Mensen zijn wat (relatieve) hersengrootte betreft buitencategorie. Je kunt je dan afvragen waarom niet in andere diergroepen zich dergelijke ‘superwezens’ hebben ontwikkeld. Grote hersens zijn niet gratis. Ze kosten veel energie. De mens is zo’n kwart van zijn energie kwijt aan zijn denkorgaan. Evolutionair gezien moeten die kosten worden goedgemaakt door de voordelen van grotere hersens. Meer hersens zou leiden tot een grotere overlevingskans.
Bij andere diergroepen verliep de ontwikkeling van de hersens zoals bij de primaten alleen stopte de groei eerder dan bij die specifieke primaat (=mens). De optimale kosten/baten-balans werd eerder bereikt. Meer hersens zouden de vos, raaf, rat enzovoort niet meer overlevingskansen geven, Tenminste, dat is de theorie.
Grotere hersens geven een grotere flexibiliteit in gedrag. Het lijkt er op dat vooral soorten die op veel omstandigheden moeten letten daarmee zijn uitgerust (of is dat een kip/ei-verhaal?). Dat zou betekenen dat dieren die leven op hogere breedtegraden, waar de seizoenen sterker verschillen dan in de zuidelijker gebieden op het noordelijk halfrond, grotere hersens zouden moeten hebben. Bij die vogels is echter een heel duidelijk patroon te zien (zoals verklapt).

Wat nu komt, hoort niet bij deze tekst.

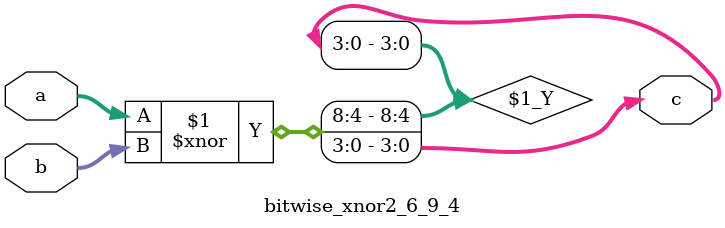
<source format=v>
module bitwise_xnor2_6_9_4(a, b, c);
  input [5:0] a;
  input [8:0] b;
  output [3:0] c;
  assign c = a ^~ b;
endmodule

</source>
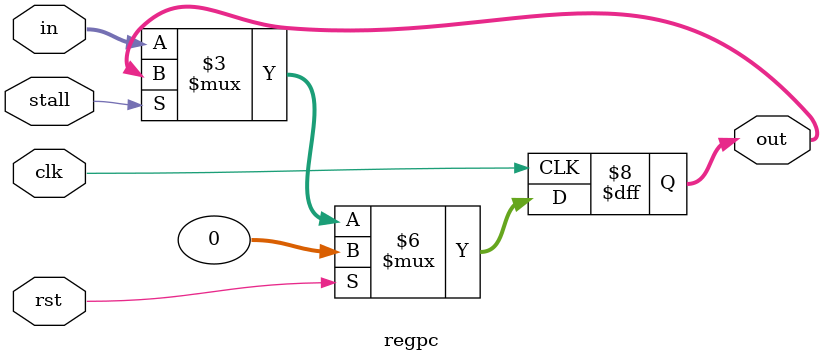
<source format=v>
`timescale 1ns / 1ps


module regpc(
input clk,
input rst,
input stall,
input [31:0]in,
output reg [31:0]out
    );
always@(posedge clk)
    begin
        if(rst)
        out<=0;
        else if(stall)
            out<=out;
            else out<=in;
  end
endmodule

</source>
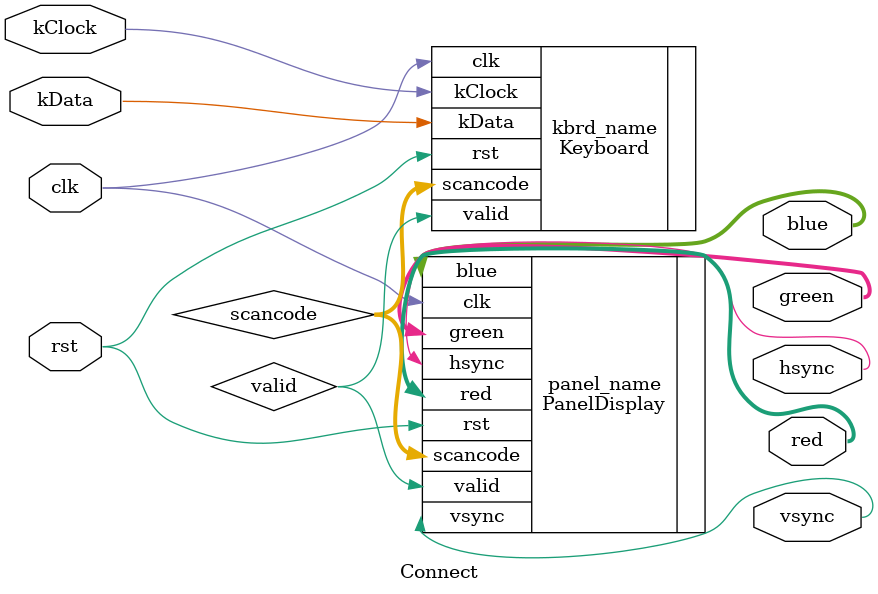
<source format=sv>
module Connect(

  input  logic rst,
  input  logic clk,

	input logic kClock, 
	input logic kData, 
	
	 output logic hsync,         
    output logic vsync,         
    output logic[3:0] red,      
    output logic[3:0] green,     
    output logic[3:0] blue    

    ) ;
	
     logic[7:0] scancode; 
	  logic valid; 	
	
	
	Keyboard
	kbrd_name
		(.clk (clk),
		.rst (rst),
		.kClock (kClock),
		.kData (kData),
		.scancode (scancode),
		.valid (valid));
		
	PanelDisplay
	panel_name
		(.clk (clk),
		.rst (rst),
		.scancode (scancode),
		.valid (valid),
		.hsync (hsync),
		.vsync (vsync),
		.red (red),
		.green (green),
		.blue (blue)
		);

endmodule		
			
	
	
	
</source>
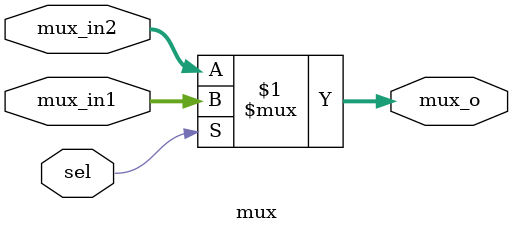
<source format=v>
module mux (
   input [31:0] mux_in1,
   input [31:0] mux_in2,
   input sel,

   output [31:0] mux_o);

   assign mux_o = sel ? mux_in1 : mux_in2;
   
endmodule

</source>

Onderzoekers van de universiteit van Washington in St.Louis rond Trevor Fristoe hebben ruim 2000 vogelsoorten over de hele wereld met elkaar vergeleken. Ze ontdekten dat vogels die het hele jaar in het noorden bleven óf verhoudingsgewijs grote óf verhoudingsgewijs kleine hersens bezaten. Fristoe: “Het is opmerkelijk dat je geen middenweg vindt. Afgezien van trekvogels ontbreken vogels met middelgrote hersens bijna geheel in de koude en qua klimaat variabele gebieden op de hogere breedtegraden. ” Kennelijk kun je daar ook met kleine hersens terecht.